Exercise directions
Copy every line from the records below that carries the word "labels".

Entries provided below:

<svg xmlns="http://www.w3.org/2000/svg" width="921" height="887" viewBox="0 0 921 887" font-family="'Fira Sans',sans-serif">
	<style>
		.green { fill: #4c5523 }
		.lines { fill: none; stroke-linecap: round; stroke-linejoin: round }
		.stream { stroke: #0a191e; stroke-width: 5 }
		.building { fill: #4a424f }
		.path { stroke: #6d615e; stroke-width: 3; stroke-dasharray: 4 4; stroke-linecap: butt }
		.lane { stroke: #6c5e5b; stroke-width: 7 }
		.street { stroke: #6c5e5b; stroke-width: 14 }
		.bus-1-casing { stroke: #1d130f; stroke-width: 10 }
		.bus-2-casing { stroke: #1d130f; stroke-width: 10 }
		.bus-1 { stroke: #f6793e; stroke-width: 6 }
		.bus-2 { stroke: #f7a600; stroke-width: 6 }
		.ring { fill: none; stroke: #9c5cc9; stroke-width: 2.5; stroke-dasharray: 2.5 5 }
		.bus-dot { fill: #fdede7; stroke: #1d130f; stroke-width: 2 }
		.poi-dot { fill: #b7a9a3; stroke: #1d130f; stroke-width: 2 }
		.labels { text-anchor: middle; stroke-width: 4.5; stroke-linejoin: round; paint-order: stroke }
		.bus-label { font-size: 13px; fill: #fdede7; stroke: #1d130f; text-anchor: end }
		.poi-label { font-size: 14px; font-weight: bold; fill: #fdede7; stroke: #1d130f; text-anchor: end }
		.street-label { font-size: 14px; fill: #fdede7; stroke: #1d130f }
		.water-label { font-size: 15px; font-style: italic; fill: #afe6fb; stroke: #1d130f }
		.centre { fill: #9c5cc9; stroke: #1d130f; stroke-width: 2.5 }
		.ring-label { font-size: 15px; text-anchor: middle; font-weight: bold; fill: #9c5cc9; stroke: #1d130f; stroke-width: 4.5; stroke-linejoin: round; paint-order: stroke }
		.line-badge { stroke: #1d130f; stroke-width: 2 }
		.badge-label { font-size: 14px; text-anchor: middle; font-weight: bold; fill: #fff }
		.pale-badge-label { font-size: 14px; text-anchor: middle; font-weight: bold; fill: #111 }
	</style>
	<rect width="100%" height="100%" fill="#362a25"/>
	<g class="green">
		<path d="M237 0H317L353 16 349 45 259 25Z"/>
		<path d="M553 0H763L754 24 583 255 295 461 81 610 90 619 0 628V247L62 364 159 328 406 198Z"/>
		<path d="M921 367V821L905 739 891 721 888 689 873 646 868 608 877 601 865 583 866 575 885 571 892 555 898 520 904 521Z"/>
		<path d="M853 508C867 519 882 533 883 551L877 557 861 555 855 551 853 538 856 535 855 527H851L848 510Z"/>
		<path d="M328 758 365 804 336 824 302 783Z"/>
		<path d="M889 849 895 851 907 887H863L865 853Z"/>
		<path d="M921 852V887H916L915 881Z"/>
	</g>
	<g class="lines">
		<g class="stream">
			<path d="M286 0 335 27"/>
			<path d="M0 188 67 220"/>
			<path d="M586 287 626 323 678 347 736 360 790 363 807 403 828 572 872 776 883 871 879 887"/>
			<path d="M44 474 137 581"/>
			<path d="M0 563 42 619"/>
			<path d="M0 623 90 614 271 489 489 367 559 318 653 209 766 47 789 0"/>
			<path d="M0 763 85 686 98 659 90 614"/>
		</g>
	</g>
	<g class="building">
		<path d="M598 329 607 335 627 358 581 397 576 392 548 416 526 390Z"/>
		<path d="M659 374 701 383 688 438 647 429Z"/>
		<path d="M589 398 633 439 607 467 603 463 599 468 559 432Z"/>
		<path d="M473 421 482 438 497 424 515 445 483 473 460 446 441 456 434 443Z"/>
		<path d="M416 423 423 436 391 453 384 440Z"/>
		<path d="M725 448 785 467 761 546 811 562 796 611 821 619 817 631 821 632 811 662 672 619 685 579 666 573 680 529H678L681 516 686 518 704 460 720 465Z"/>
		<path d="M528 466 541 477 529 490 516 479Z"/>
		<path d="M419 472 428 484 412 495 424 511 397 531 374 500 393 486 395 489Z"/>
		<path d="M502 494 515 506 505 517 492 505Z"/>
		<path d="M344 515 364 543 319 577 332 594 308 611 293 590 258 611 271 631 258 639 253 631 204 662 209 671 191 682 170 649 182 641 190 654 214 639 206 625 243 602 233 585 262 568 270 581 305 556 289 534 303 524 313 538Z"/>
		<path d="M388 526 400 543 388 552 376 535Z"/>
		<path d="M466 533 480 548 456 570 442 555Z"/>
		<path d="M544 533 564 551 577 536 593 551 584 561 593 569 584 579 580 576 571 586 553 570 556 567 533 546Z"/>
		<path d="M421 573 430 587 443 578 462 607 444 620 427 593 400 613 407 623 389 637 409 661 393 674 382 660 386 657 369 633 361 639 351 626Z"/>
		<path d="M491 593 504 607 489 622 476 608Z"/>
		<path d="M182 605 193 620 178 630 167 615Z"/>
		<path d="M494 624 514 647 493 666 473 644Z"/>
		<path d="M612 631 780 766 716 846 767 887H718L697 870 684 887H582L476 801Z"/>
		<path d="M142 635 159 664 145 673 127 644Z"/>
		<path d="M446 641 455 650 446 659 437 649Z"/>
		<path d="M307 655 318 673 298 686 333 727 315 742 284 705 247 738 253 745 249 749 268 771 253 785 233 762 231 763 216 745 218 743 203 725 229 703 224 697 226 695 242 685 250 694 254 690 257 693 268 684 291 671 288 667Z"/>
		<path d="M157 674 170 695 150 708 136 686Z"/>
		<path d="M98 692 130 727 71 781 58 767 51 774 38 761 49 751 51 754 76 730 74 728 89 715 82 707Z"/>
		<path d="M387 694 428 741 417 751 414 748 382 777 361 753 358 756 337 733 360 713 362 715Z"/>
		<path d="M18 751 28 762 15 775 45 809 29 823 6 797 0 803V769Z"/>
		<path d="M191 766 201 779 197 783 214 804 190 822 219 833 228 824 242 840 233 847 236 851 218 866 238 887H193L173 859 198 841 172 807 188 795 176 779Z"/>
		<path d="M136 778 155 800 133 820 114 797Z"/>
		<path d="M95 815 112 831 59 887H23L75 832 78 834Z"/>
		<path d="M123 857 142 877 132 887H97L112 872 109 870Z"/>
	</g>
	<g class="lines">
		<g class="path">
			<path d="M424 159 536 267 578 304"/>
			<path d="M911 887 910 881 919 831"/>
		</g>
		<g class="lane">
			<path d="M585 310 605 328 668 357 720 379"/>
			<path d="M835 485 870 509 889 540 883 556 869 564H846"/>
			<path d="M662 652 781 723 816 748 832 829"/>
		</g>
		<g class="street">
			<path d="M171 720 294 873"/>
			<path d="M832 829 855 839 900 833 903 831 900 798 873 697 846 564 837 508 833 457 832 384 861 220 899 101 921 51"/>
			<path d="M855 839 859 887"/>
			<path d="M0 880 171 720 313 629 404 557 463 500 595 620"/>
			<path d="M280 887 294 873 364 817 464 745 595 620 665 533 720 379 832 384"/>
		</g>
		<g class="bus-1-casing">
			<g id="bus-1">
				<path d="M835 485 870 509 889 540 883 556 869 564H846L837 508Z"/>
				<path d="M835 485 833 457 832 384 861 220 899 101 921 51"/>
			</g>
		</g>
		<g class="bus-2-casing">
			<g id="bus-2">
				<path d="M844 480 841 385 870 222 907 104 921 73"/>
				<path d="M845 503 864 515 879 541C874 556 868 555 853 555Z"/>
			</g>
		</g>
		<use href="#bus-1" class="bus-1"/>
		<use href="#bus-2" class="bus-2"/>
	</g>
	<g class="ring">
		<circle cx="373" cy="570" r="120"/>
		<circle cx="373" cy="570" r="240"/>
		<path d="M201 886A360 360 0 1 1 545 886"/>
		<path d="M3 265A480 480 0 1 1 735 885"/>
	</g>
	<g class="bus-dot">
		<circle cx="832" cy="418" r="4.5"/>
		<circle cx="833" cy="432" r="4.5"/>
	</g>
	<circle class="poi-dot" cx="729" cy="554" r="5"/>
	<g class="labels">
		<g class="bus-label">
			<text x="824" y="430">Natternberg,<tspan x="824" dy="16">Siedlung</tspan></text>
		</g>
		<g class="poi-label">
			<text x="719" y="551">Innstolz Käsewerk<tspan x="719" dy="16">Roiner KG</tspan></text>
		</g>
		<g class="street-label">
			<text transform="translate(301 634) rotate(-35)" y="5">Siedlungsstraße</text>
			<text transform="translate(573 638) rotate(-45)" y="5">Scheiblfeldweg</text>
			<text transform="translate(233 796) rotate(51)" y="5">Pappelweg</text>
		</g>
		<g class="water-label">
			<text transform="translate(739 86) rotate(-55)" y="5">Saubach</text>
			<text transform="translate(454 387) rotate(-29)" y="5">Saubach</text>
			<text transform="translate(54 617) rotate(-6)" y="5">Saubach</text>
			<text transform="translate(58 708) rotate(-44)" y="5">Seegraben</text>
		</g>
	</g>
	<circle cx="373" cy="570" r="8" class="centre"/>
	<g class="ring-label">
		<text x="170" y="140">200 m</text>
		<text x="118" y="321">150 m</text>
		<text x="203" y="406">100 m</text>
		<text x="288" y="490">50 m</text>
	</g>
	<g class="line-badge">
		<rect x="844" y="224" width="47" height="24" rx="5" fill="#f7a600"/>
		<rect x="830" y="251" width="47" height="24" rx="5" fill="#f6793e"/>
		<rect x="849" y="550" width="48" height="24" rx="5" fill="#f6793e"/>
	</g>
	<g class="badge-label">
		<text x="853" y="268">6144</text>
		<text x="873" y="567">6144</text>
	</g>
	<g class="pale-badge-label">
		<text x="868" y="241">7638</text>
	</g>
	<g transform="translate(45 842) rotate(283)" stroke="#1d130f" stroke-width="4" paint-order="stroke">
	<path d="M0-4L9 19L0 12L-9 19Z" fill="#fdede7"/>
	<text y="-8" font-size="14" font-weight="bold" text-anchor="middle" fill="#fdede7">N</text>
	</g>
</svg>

End of Entries provided.

Solved exercise
		.labels { text-anchor: middle; stroke-width: 4.5; stroke-linejoin: round; paint-order: stroke }
	<g class="labels">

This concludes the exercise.